Typically, the parashot (weekly Torah portions) Vayakhel and Pekudei are combined together into a single reading. Occasionally, like this year, however, they are separated, because it’s a Hebrew leap year. Unlike the civil Gregorian calendar that adds February 29th once every four years (except in years divisible by 100 but not by 400), a leap year in the Hebrew calendar adds a thirteenth month to keep the calendar aligned with the seasons.

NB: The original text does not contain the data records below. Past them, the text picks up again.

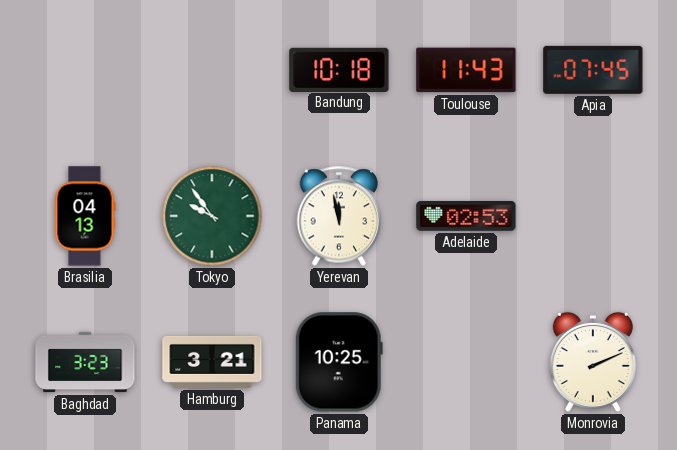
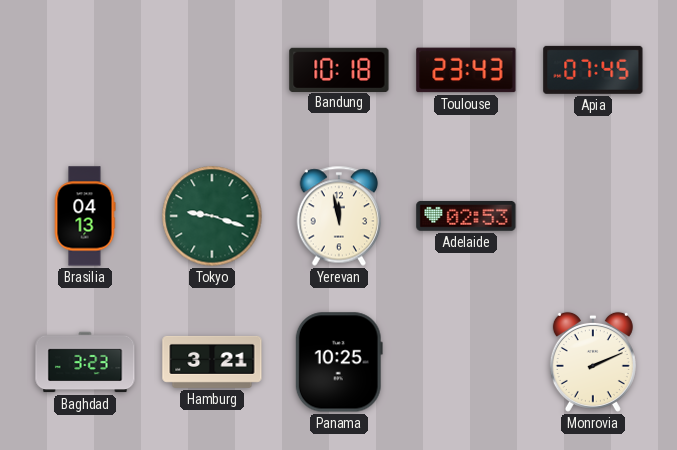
Toulouse: 11:43 -> 23:43
Tokyo: 9:54 -> 9:18
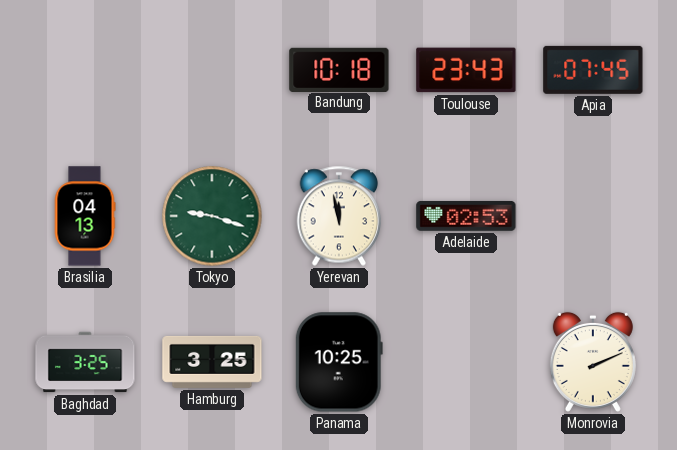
Baghdad: 3:23 -> 3:25
Hamburg: 3:21 -> 3:25
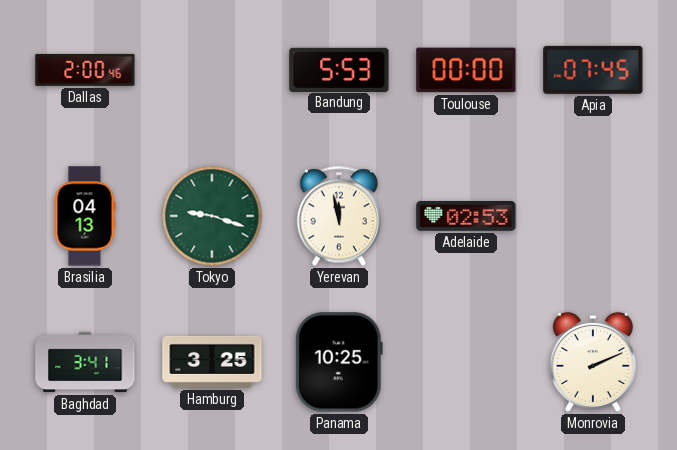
Dallas: none -> 2:00
Bandung: 10:18 -> 5:53
Toulouse: 23:43 -> 00:00
Baghdad: 3:25 -> 3:41
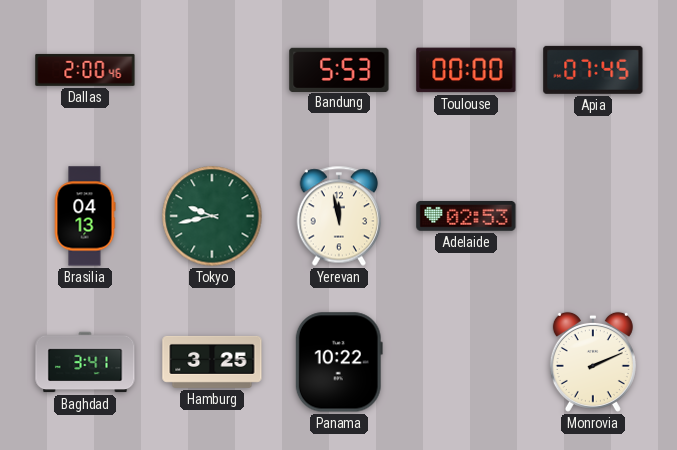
Tokyo: 9:18 -> 9:43
Panama: 10:25 -> 10:22
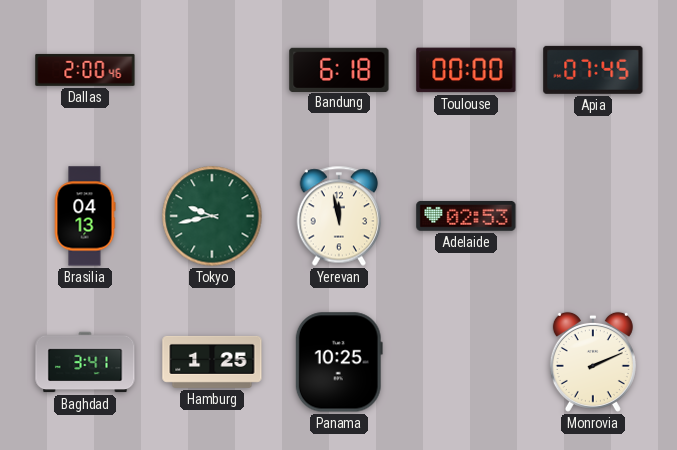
Bandung: 5:53 -> 6:18
Hamburg: 3:25 -> 1:25
Panama: 10:22 -> 10:25
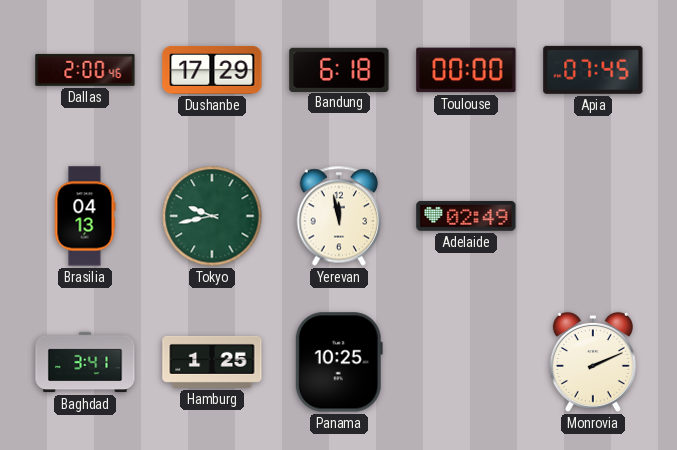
Dushanbe: none -> 17:29
Adelaide: 02:53 -> 02:49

The Scriptures command us to celebrate Passover in the spring at the time of the ripening of the barley, so the Jewish calendar has to be a solar calendar. But in another place, it also commands us to remember the new moon days, so the Jewish calendar has to be a lunar calendar.

hillel-calendar

However, 12 lunar cycles are shorter than the solar year by about 11 days (as in the Muslim calendar, for example), and the Gregorian solar calendar is not aligned with the new moons. Even though the lunar year and the solar year aren’t synchronized, the Hebrew calendar builds on the cycles of the moon while occasionally adding an additional intercalary month (according to a fixed 19-year cycle) to catch up to the appropriate season of the solar year.

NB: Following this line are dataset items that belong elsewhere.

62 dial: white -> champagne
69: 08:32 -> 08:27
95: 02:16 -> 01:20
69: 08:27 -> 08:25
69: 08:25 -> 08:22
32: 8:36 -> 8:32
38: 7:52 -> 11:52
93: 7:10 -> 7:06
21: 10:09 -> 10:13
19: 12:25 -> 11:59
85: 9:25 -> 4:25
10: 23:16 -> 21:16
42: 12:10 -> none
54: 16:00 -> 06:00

That way, if Passover is coming, but it’s still winter, then an additional month called Adar II is inserted before Adar I, and returns Aviv and Passover to the spring time.

The Torah reading cycle is for an entire year, but of course if a whole additional month is inserted into the year, then four additional readings need to come from somewhere. For this, some Torah readings that are combined in a regular year will be separated in a leap year in order to schedule portions to read each week of the added month.

There are 54 Torah portions in total, and automatically a handful of any year’s Shabbat readings will be replaced by holiday readings. So in a regular year, 14 pairs of Torah portions are read together as double portions, and in the case of an intercalary year, four of those pairs are split up (Vayakhel-Pekudei, Tazria-Metzora, Acharei Mot-Kedoshim, BeharBechukotai). That is the reason why Pekudei is separate from Vayakhel this year.

The lunisolar Hillel II calendar is actually a brilliant invention that filled a desperate need. Originally, the new moons were formerly sighted by multiple witnesses and officially declared throughout Israel. But after the Second Temple destruction and the subsequent dispersion, it was impractical to declare the new moon to every Jewish community in the world, and under Constantius II, it was actually outlawed.

As a remedy, the Sanhedrin instituted the Hillel II calendar in 359 AD/CE. In one sense it preserved uniformity among Jewish people abroad, but in another way it severed ties between Israel and the Diaspora.

The calendar itself, in general, is quite accurate, averaging 29.5 days per month and 365.2468 days per year (compared to the average solar year length of 365.2422). It allows for adding and subtracting a day in consecutive years as needed, so as to avoid waving the lulav on Shabbat, or landing Yom Kippur adjacent to a Shabbat.

Implementing the Hillel II calendar was the Sanhedrin’s last big decision before disbanding. Whenever the Hillel II calendar will be decommissioned in the future to return to sighting and declaring the New Moon days, it would have to be at the authority of a reconvened Sanhedrin.

So until then, this calendar is what unites Jewish people worldwide in celebrating the holidays on the same days, and reading the same Torah portion together each week.